Property, intangible

a blog about ownership of intellectual property rights and its licensing


Aerotel Visits the United States

The name “Aerotel” is fairly well known in the UK, at least among software companies. The UK doctrine on patentability of business methods and software is known as Aerotel/Macrossan, after the pair of cases decided in Aerotel Ltd v Telco Holding Ltd and others, and Neal William Macrossan’s application [2006] EWCA 1371 (Civ) (2006-10-27). The Aerotel patent had been revoked by the High Court, but in this decision it was reinstated by the Court of Appeals. This past May, the patent was revoked by the High Court again on the basis of obviousness and excluded subject matter. Perhaps one of our UK friends can tell us how it is that the Court of Appeals can hold that the patent stated patentable subject matter, but the lower court had the freedom to disagree. Blog posts on Aerotel/Macrossan and the ultimate revocation can be found here (reporting original decision and subsequent application of the standard), here and here.

U.S. Patent No. 4,706,275 is a U.S. patent similar to Aerotel’s UK Patent No. 2 171 877. The subject matter of the patents is a telephone system enabling prepayment for telephone calls; all list Zvi Kamil as the inventor. Feel free to ignore the following if you are not a patent maven: the UK patent was filed January 13, 1986 and claims priority to two Israeli patents filed on January 13, 1985 and November 10, 1985. The U.S. patent claims no priority, and was filed on November 13, 1985.

In the U.S. litigation, there was a challenge to Aerotel’s ownership of the patent. The inventor Kamil had assigned his rights in the patent to plaintiff Aerotel, Ltd.; this ownership is shown on the face of the patent. The defendants challenged Aerotel’s ownership, claiming that Kamil had no patent rights to assign to Aerotel because the patent was owned by one of two different Israeli companies with which Mr. Kamil had previously been associated.

A claim that Kamil was obliged under an employment agreement to turn over his invention was quickly brushed off. The defendants could not assert the equitable rights of a third party arising from a potential breach of Kamil’s employment contract in their own defense.

But the defendants might have better luck if they could prove that one of the companies was the legal owner as a result of the operation of Israeli law. The first potential owner was Elscint, a medical imaging company. Kamil was the plant manager of the radiological division and later the chief developer of MRIs; there was also testimony that he was not involved in any way in telecommunications and/or telephony. Although there was some disagreement about the period of Kamil’s employment, it didn’t matter because, applying Israeli law, the patented invention was not made “in consequence of” Kamil’s service to his employer and thus Elscint not the owner of the patent.

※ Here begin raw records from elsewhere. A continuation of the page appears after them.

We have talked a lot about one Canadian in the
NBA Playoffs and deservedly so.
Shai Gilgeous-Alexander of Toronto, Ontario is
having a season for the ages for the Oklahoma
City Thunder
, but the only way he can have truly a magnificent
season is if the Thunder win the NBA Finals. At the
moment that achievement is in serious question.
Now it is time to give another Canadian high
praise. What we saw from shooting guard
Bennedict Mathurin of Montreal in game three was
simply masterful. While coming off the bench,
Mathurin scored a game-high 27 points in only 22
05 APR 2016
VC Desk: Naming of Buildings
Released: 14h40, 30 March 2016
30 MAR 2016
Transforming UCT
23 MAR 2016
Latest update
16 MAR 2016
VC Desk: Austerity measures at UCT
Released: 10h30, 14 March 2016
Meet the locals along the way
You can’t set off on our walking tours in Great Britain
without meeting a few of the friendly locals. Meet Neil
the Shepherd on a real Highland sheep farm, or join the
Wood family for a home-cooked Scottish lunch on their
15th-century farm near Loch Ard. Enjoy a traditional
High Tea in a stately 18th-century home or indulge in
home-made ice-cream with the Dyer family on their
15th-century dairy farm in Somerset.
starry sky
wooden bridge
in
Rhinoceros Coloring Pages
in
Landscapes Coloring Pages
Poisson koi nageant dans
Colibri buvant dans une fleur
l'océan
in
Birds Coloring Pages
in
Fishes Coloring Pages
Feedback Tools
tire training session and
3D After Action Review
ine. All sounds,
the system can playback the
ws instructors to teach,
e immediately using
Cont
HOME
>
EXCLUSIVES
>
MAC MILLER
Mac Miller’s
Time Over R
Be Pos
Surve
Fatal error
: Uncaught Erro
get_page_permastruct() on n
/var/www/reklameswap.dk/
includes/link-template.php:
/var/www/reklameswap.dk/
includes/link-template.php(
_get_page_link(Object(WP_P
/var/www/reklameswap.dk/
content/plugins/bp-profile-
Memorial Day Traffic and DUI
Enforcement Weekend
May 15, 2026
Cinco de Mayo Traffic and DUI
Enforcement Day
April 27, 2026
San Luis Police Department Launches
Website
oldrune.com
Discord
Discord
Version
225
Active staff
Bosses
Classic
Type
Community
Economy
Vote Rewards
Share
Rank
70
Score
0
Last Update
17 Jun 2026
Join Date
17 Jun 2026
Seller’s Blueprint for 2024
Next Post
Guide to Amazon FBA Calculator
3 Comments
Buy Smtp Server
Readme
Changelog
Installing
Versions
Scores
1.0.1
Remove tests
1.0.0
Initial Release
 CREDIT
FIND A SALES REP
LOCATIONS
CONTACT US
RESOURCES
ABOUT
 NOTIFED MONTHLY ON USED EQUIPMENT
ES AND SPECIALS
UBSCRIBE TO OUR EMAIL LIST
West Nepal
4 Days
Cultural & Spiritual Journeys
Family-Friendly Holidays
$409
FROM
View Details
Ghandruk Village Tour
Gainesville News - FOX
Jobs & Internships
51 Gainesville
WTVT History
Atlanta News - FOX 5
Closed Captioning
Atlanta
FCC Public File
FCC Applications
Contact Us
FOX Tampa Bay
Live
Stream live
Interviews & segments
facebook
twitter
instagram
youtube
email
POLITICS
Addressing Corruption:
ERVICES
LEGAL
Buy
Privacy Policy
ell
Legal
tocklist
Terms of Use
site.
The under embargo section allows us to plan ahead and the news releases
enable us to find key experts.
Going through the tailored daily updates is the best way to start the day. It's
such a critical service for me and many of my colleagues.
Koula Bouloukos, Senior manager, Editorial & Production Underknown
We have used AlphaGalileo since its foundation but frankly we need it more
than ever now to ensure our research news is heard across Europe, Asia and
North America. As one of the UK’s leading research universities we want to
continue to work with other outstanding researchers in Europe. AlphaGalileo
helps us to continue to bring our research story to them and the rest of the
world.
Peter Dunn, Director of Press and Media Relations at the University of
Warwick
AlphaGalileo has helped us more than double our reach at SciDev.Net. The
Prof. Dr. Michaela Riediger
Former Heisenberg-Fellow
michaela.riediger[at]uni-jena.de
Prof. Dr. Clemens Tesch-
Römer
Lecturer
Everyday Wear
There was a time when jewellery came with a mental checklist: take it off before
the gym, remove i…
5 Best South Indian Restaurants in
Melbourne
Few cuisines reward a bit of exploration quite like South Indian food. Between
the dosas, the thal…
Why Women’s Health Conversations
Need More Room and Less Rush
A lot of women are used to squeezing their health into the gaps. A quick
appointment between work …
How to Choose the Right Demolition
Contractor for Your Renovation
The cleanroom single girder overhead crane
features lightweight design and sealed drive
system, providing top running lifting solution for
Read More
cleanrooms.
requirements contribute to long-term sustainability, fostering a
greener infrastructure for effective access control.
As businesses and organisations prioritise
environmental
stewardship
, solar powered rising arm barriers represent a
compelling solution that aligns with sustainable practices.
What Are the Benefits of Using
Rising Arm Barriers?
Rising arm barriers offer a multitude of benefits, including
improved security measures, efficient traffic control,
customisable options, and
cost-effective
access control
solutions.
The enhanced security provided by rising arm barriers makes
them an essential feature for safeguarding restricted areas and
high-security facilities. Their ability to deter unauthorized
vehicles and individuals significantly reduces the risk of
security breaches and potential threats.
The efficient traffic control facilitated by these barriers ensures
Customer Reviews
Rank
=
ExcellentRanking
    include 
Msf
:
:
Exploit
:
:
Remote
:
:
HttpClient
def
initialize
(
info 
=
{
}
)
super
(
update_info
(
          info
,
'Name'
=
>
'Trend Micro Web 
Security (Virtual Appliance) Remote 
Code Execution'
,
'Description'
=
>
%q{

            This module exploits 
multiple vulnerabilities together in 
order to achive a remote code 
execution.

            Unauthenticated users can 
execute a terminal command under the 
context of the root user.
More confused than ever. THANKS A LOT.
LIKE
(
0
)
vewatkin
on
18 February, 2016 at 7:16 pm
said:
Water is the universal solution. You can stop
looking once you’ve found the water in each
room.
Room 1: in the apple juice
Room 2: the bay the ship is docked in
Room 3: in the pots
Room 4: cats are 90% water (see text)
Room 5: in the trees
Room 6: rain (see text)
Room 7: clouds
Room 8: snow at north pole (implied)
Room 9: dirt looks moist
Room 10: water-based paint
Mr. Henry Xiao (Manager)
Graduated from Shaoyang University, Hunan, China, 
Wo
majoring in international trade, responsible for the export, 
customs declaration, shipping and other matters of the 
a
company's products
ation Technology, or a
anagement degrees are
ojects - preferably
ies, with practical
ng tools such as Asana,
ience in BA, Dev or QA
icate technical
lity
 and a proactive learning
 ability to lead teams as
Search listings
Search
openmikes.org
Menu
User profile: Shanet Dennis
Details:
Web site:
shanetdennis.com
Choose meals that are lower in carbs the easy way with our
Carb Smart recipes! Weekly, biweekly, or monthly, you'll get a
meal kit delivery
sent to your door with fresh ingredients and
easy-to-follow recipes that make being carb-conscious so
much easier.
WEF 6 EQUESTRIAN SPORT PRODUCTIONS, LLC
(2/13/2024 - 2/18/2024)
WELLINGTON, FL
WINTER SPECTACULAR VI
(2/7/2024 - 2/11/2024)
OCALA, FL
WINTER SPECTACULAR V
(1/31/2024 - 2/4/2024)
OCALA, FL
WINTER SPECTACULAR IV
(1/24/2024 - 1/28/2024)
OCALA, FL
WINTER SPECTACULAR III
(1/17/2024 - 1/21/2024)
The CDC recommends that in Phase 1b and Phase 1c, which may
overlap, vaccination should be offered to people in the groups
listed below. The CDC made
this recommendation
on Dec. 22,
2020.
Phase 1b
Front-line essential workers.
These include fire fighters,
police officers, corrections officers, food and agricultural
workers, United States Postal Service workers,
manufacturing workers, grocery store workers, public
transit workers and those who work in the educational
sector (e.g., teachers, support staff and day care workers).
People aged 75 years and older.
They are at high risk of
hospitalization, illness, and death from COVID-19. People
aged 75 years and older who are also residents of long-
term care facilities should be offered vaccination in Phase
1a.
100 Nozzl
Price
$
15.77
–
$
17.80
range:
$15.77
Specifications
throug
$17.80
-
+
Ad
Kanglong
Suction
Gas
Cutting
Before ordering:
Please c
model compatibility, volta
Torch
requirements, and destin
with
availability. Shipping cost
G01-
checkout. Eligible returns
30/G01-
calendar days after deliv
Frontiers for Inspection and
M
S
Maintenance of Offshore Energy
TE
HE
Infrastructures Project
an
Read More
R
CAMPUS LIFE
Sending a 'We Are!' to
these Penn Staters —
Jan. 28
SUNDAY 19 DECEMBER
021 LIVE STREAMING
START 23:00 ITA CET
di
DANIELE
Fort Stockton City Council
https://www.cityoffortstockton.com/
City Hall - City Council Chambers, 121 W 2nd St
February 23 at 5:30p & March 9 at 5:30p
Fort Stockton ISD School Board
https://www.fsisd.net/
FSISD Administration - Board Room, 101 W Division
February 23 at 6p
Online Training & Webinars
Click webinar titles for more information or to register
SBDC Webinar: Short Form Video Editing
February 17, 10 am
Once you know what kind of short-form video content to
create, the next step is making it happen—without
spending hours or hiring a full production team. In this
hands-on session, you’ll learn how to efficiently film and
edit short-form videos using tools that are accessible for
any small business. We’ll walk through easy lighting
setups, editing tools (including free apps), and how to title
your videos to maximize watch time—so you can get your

The second potential owner was Beta, a company that Kamil co-owned before his employment with Elscint began in 1978. Kamil drafted a document in 1977 describing a “Public Pay Telephone Without Coins or Tokens,” which the defendants claimed was the conception of the ‘877 patent, and therefore the invention was owned by Beta. The court assumed arguendo that the document indeed was conception of the invention, but credited the testimony of the co-owners of Beta that the invention was not “arrived at in consequence of” Kamil’s work for Beta.

Kamil therefore the owner of the patent, assigned it to Aerotel and Aerotel had standing for the suit.

On a separate motion, plaintiffs Aerotel USA Inc. and Aerotel USA Ltd. were dismissed from the case for lack of standing. The companies had the right to license the patent, including in the case of USA Ltd. the right to institute legal proceedings, but neither company had sufficient ownership interest in the patent to provide them with standing to sue.

Aerotel, Ltd. v. Radiant Telecom Inc., 04 Civ. 10292, 2008 U.S. Dist. LEXIS 60770 (S.D.N.Y. Aug. 8, 2008).